/---
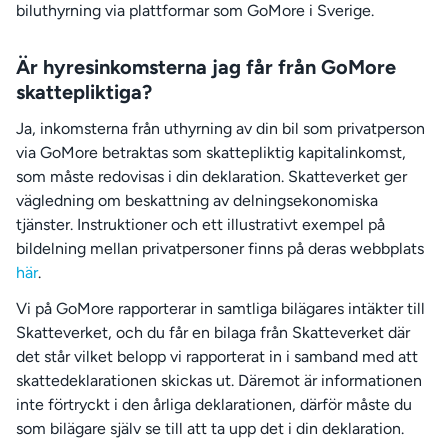
biluthyrning via plattformar som GoMore i Sverige.
Är hyresinkomsterna jag får från GoMore
skattepliktiga?
Ja, inkomsterna från uthyrning av din bil som privatperson
via GoMore betraktas som skattepliktig kapitalinkomst,
som måste redovisas i din deklaration. Skatteverket ger
vägledning om beskattning av delningsekonomiska
tjänster. Instruktioner och ett illustrativt exempel på
bildelning mellan privatpersoner finns på deras webbplats
här
.
Vi på GoMore rapporterar in samtliga bilägares intäkter till
Skatteverket, och du får en bilaga från Skatteverket där
det står vilket belopp vi rapporterat in i samband med att
skattedeklarationen skickas ut. Däremot är informationen
inte förtryckt i den årliga deklarationen, därför måste du
som bilägare själv se till att ta upp det i din deklaration.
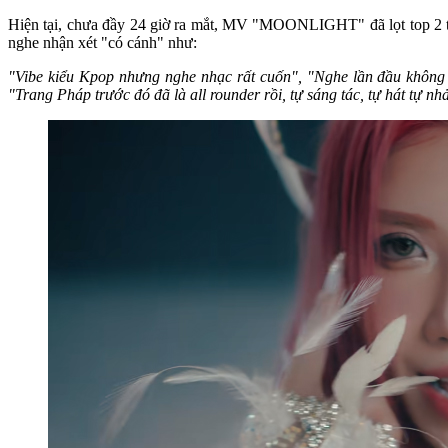
Hiện tại, chưa đầy 24 giờ ra mắt, MV "MOONLIGHT" đã lọt top 2 tr
nghe nhận xét "có cánh" như:
"Vibe kiểu Kpop nhưng nghe nhạc rất cuốn", "Nghe lần đầu không 
"Trang Pháp trước đó đã là all rounder rồi, tự sáng tác, tự hát tự nhả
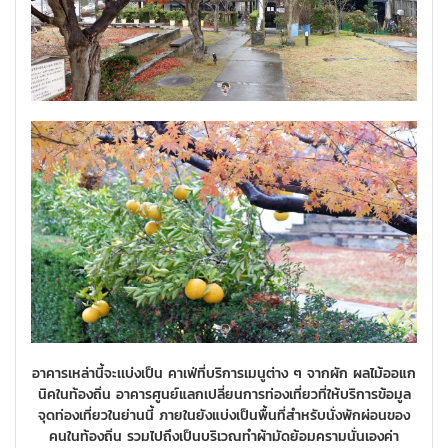
อาคารเหล่านี้จะเเบ่งเป็น คาเฟ่ที่บริการเมนูต่าง ๆ จากผัก ผลไม้ออแก
นิคในท้องถิ่น อาคารศูนย์แลกเปลี่ยนการท่องเที่ยวที่ให้บริการข้อมูล
จุดท่องเที่ยวในย่านนี้ ภายในยังแบ่งเป็นพื้นที่สำหรับนั่งพักผ่อนของ
คนในท้องถิ่น รวมไปถึงเป็นบริเวณทำผ้ามัดย้อมครามนั่นเองค่า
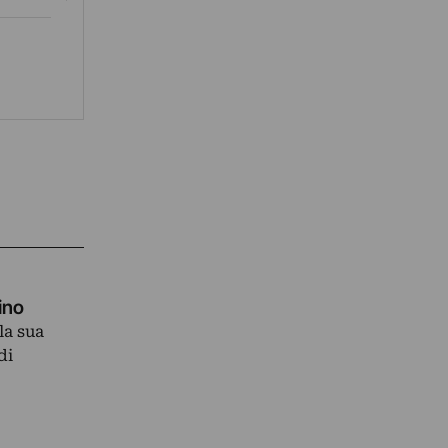
rino
la sua
di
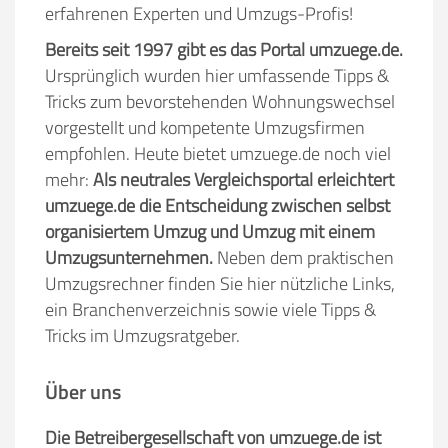
erfahrenen Experten und Umzugs-Profis!
Bereits seit 1997 gibt es das Portal umzuege.de.
Ursprünglich wurden hier umfassende Tipps &
Tricks zum bevorstehenden Wohnungswechsel
vorgestellt und kompetente Umzugsfirmen
empfohlen. Heute bietet umzuege.de noch viel
mehr:
Als neutrales Vergleichsportal erleichtert
umzuege.de die Entscheidung zwischen selbst
organisiertem Umzug und Umzug mit einem
Umzugsunternehmen.
Neben dem praktischen
Umzugsrechner finden Sie hier nützliche Links,
ein Branchenverzeichnis sowie viele Tipps &
Tricks im Umzugsratgeber.
Über uns
Die Betreibergesellschaft von umzuege.de ist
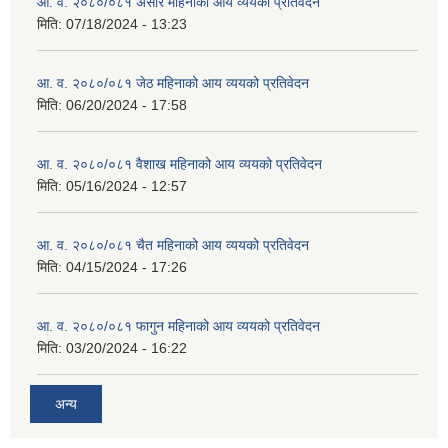
आ. व. २०८०/०८१ असार महिनाको आय व्ययको प्रतिवेदन
मिति:
07/18/2024 - 13:23
आ. व. २०८०/०८१ जेठ महिनाको आय व्ययको प्रतिवेदन
मिति:
06/20/2024 - 17:58
आ. व. २०८०/०८१ वैशाख महिनाको आय व्ययको प्रतिवेदन
मिति:
05/16/2024 - 12:57
आ. व. २०८०/०८१ चैत महिनाको आय व्ययको प्रतिवेदन
मिति:
04/15/2024 - 17:26
आ. व. २०८०/०८१ फागुन महिनाको आय व्ययको प्रतिवेदन
मिति:
03/20/2024 - 16:22
अन्य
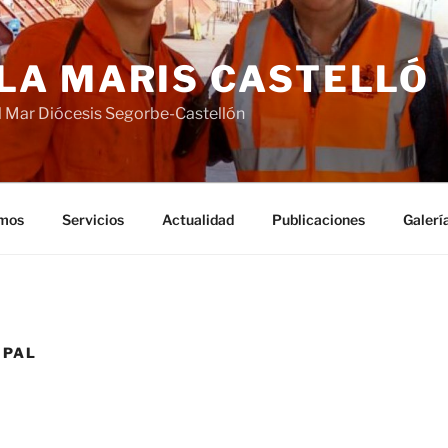
LA MARIS CASTELLÓ
 Mar Diócesis Segorbe-Castellón
mos
Servicios
Actualidad
Publicaciones
Galerí
IPAL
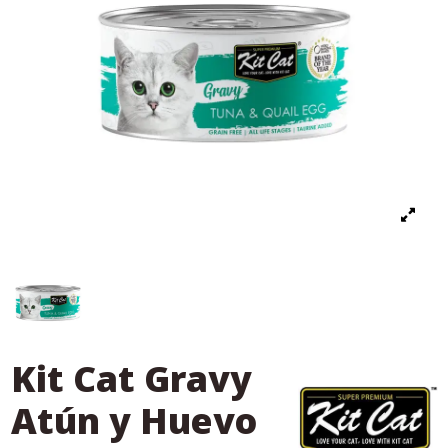
Kit Cat Gravy
Atún y Huevo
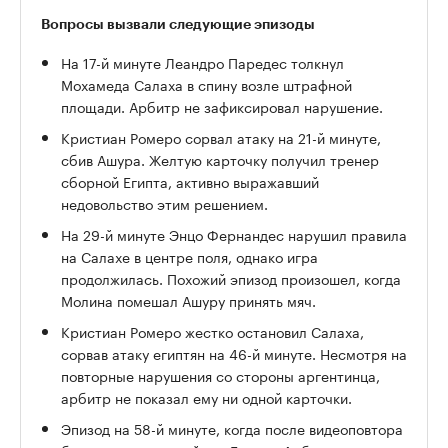
Вопросы вызвали следующие эпизоды
На 17-й минуте Леандро Паредес толкнул
Мохамеда Салаха в спину возле штрафной
площади. Арбитр не зафиксировал нарушение.
Кристиан Ромеро сорвал атаку на 21-й минуте,
сбив Ашура. Желтую карточку получил тренер
сборной Египта, активно выражавший
недовольство этим решением.
На 29-й минуте Энцо Фернандес нарушил правила
на Салахе в центре поля, однако игра
продолжилась. Похожий эпизод произошел, когда
Молина помешал Ашуру принять мяч.
Кристиан Ромеро жестко остановил Салаха,
сорвав атаку египтян на 46-й минуте. Несмотря на
повторные нарушения со стороны аргентинца,
арбитр не показал ему ни одной карточки.
Эпизод на 58-й минуте, когда после видеоповтора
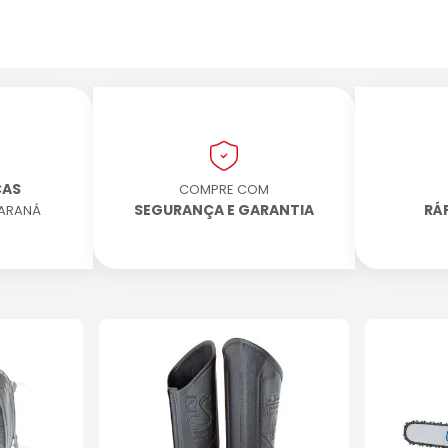
CAS
COMPRE COM
SEGURANÇA E GARANTIA
RÁ
PARANÁ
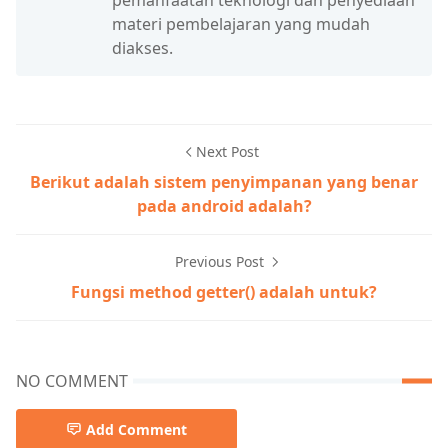
pemanfaatan teknologi dan penyediaan
materi pembelajaran yang mudah
diakses.
Next Post
Berikut adalah sistem penyimpanan yang benar
pada android adalah?
Previous Post
Fungsi method getter() adalah untuk?
NO COMMENT
Add Comment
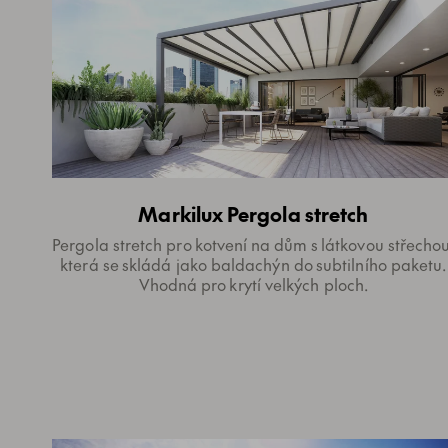
Markilux Pergola stretch
Pergola stretch pro kotvení na dům s látkovou střechou
která se skládá jako baldachýn do subtilního paketu.
Vhodná pro krytí velkých ploch.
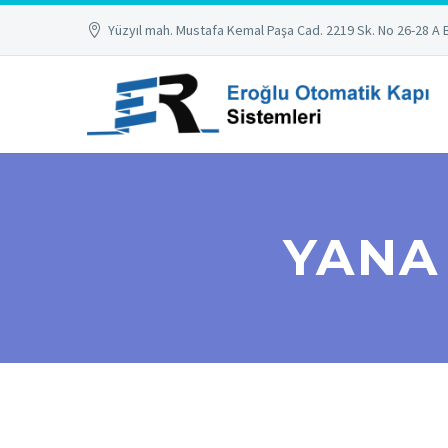
Yüzyıl mah. Mustafa Kemal Paşa Cad. 2219 Sk. No 26-28 A 
YANA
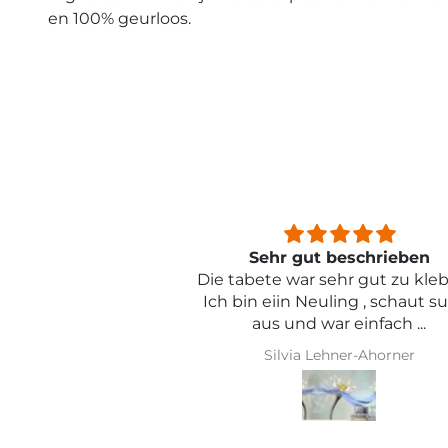
en 100% geurloos.
beschrieben
Sehr schön und von toller Qual
ehr gut zu kleben .
ling , schaut super
r einfach ...
hner-Ahorner
Iris Griese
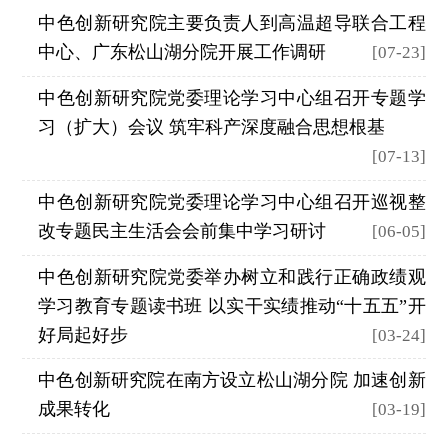
中色创新研究院主要负责人到高温超导联合工程
检
中心、广东松山湖分院开展工作调研
[07-23]
测
中色创新研究院党委理论学习中心组召开专题学
习（扩大）会议 筑牢科产深度融合思想根基
[07-13]
中色创新研究院党委理论学习中心组召开巡视整
改专题民主生活会会前集中学习研讨
[06-05]
中色创新研究院党委举办树立和践行正确政绩观
学习教育专题读书班 以实干实绩推动“十五五”开
好局起好步
[03-24]
中色创新研究院在南方设立松山湖分院 加速创新
成果转化
[03-19]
\---
Work order ▸
Reproduce the text of all the items, replacing "Umzugsrechner" with "Kostenrechner" and leaving everything else unchanged. Omit the pictures from your answer.

Written answer ▸
biluthyrning via plattformar som GoMore i Sverige.
Är hyresinkomsterna jag får från GoMore
skattepliktiga?
Ja, inkomsterna från uthyrning av din bil som privatperson
via GoMore betraktas som skattepliktig kapitalinkomst,
som måste redovisas i din deklaration. Skatteverket ger
vägledning om beskattning av delningsekonomiska
tjänster. Instruktioner och ett illustrativt exempel på
bildelning mellan privatpersoner finns på deras webbplats
här
.
Vi på GoMore rapporterar in samtliga bilägares intäkter till
Skatteverket, och du får en bilaga från Skatteverket där
det står vilket belopp vi rapporterat in i samband med att
skattedeklarationen skickas ut. Däremot är informationen
inte förtryckt i den årliga deklarationen, därför måste du
som bilägare själv se till att ta upp det i din deklaration.
Hiện tại, chưa đầy 24 giờ ra mắt, MV "MOONLIGHT" đã lọt top 2 tr
nghe nhận xét "có cánh" như:
"Vibe kiểu Kpop nhưng nghe nhạc rất cuốn", "Nghe lần đầu không 
"Trang Pháp trước đó đã là all rounder rồi, tự sáng tác, tự hát tự nhả
อาคารเหล่านี้จะเเบ่งเป็น คาเฟ่ที่บริการเมนูต่าง ๆ จากผัก ผลไม้ออแก
นิคในท้องถิ่น อาคารศูนย์แลกเปลี่ยนการท่องเที่ยวที่ให้บริการข้อมูล
จุดท่องเที่ยวในย่านนี้ ภายในยังแบ่งเป็นพื้นที่สำหรับนั่งพักผ่อนของ
คนในท้องถิ่น รวมไปถึงเป็นบริเวณทำผ้ามัดย้อมครามนั่นเองค่า
rino
la sua
di
erfahrenen Experten und Umzugs-Profis!
Bereits seit 1997 gibt es das Portal umzuege.de.
Ursprünglich wurden hier umfassende Tipps &
Tricks zum bevorstehenden Wohnungswechsel
vorgestellt und kompetente Umzugsfirmen
empfohlen. Heute bietet umzuege.de noch viel
mehr:
Als neutrales Vergleichsportal erleichtert
umzuege.de die Entscheidung zwischen selbst
organisiertem Umzug und Umzug mit einem
Umzugsunternehmen.
Neben dem praktischen
Kostenrechner finden Sie hier nützliche Links,
ein Branchenverzeichnis sowie viele Tipps &
Tricks im Umzugsratgeber.
Über uns
Die Betreibergesellschaft von umzuege.de ist
आ. व. २०८०/०८१ असार महिनाको आय व्ययको प्रतिवेदन
मिति:
07/18/2024 - 13:23
आ. व. २०८०/०८१ जेठ महिनाको आय व्ययको प्रतिवेदन
मिति:
06/20/2024 - 17:58
आ. व. २०८०/०८१ वैशाख महिनाको आय व्ययको प्रतिवेदन
मिति:
05/16/2024 - 12:57
आ. व. २०८०/०८१ चैत महिनाको आय व्ययको प्रतिवेदन
मिति:
04/15/2024 - 17:26
आ. व. २०८०/०८१ फागुन महिनाको आय व्ययको प्रतिवेदन
मिति:
03/20/2024 - 16:22
अन्य
LA MARIS CASTELLÓ
 Mar Diócesis Segorbe-Castellón
mos
Servicios
Actualidad
Publicaciones
Galerí
IPAL
Kit Cat Gravy
Atún y Huevo
Вопросы вызвали следующие эпизоды
На 17-й минуте Леандро Паредес толкнул
Мохамеда Салаха в спину возле штрафной
площади. Арбитр не зафиксировал нарушение.
Кристиан Ромеро сорвал атаку на 21-й минуте,
сбив Ашура. Желтую карточку получил тренер
сборной Египта, активно выражавший
недовольство этим решением.
На 29-й минуте Энцо Фернандес нарушил правила
на Салахе в центре поля, однако игра
продолжилась. Похожий эпизод произошел, когда
Молина помешал Ашуру принять мяч.
Кристиан Ромеро жестко остановил Салаха,
сорвав атаку египтян на 46-й минуте. Несмотря на
повторные нарушения со стороны аргентинца,
арбитр не показал ему ни одной карточки.
Эпизод на 58-й минуте, когда после видеоповтора
CAS
COMPRE COM
SEGURANÇA E GARANTIA
RÁ
PARANÁ
pemanfaatan teknologi dan penyediaan
materi pembelajaran yang mudah
diakses.
Next Post
Berikut adalah sistem penyimpanan yang benar
pada android adalah?
Previous Post
Fungsi method getter() adalah untuk?
NO COMMENT
Add Comment
Markilux Pergola stretch
Pergola stretch pro kotvení na dům s látkovou střechou
která se skládá jako baldachýn do subtilního paketu.
Vhodná pro krytí velkých ploch.
Yüzyıl mah. Mustafa Kemal Paşa Cad. 2219 Sk. No 26-28 A 
YANA
en 100% geurloos.
beschrieben
Sehr schön und von toller Qual
ehr gut zu kleben .
ling , schaut super
r einfach ...
hner-Ahorner
Iris Griese
中色创新研究院主要负责人到高温超导联合工程
检
中心、广东松山湖分院开展工作调研
[07-23]
测
中色创新研究院党委理论学习中心组召开专题学
习（扩大）会议 筑牢科产深度融合思想根基
[07-13]
中色创新研究院党委理论学习中心组召开巡视整
改专题民主生活会会前集中学习研讨
[06-05]
中色创新研究院党委举办树立和践行正确政绩观
学习教育专题读书班 以实干实绩推动“十五五”开
好局起好步
[03-24]
中色创新研究院在南方设立松山湖分院 加速创新
成果转化
[03-19]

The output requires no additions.